The FilmStruck Chronicles is an essay series rooted in cinema's past, but with a strong glance toward our present.
One of the odd things about diving deep on studio films from Hollywood's Golden Age is that you begin to get a sense for what amounts to the organizational chart for each studio - for who the featured players were and how they became so intentionally typecast.
Perhaps the most interesting thing about Passage to Marseille all these years later is in this context. It is, after all, a de facto Casablanca reunion. Humphrey Bogart is the star, but it's almost dizzying how many of his colleagues on that film reappear in this one. Peter Lorre, Sydney Greenstreet and Claude Rains are as prominent here as they were in Rick’s Cafe. Director Michael Curtiz is behind the camera too.

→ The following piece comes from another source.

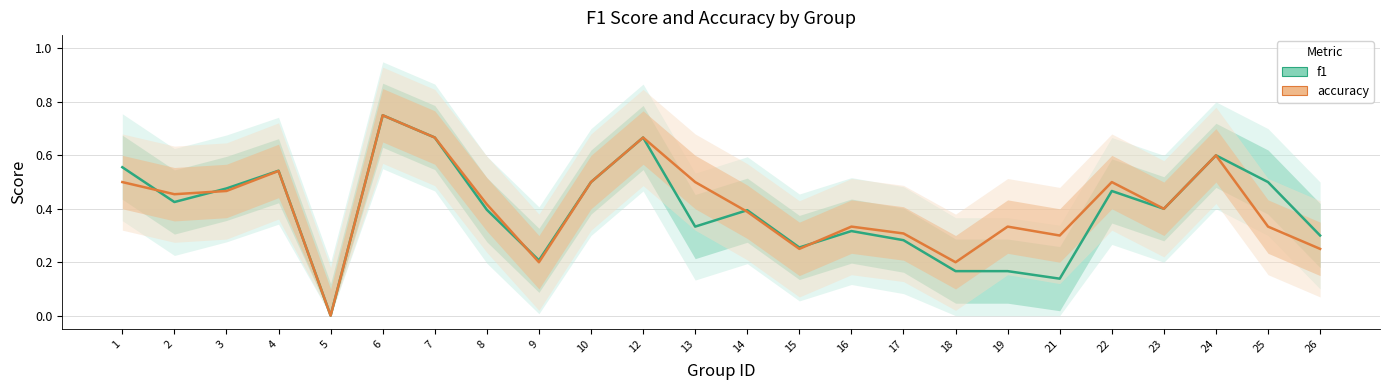

Which series has the largest range (max minus min)?

f1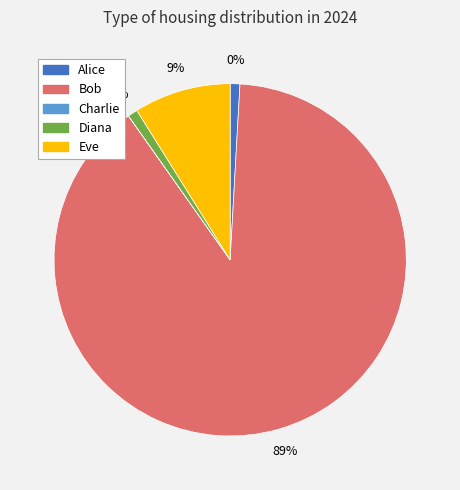

What is the total percentage of Bob and Diana?

90.2%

If you hold Casablanca in the same kind of regard as I do, you will enjoy seeing the gang back together. Sure, it's a lesser work, but, assuming the notion of an actual Casablanca sequel is repulsive to you, it's about the best you can do.
Not quite as noteworthy, but more interesting in my view, is how seeing the same people in the same type of story a few years on throws the real-life history of the era in to such stark relief. When Casablanca came out, the United States had been involved in the Second World War for less than a year. By the time pseudo-sequel Passage to Marseille came out, D-Day was months away.
Put another way, the existential struggle of World War II had come in to much clearer focus - much more blood had been spilled and treasure spent in the name of the ideals expressed by Rick Blaine a few years prior.
Passage to Marseille is a less interesting film because it has so much more moral clarity than Casablanca throughout. Its characters are committed to the cause of fighting the Axis powers in a way that is never in doubt. The eventual moral clarity of Rick Blaine does seem inevitable, but part of the greatness of Casablanca is in depicting some sort of process to get there.
As we hurtle through the Trump years and assess the films made in its context, this is something worth keeping in mind. Films that have moral clarity can feel satisfying in the moment, but they might not stand the test of time or say something about humanity in quite the same way.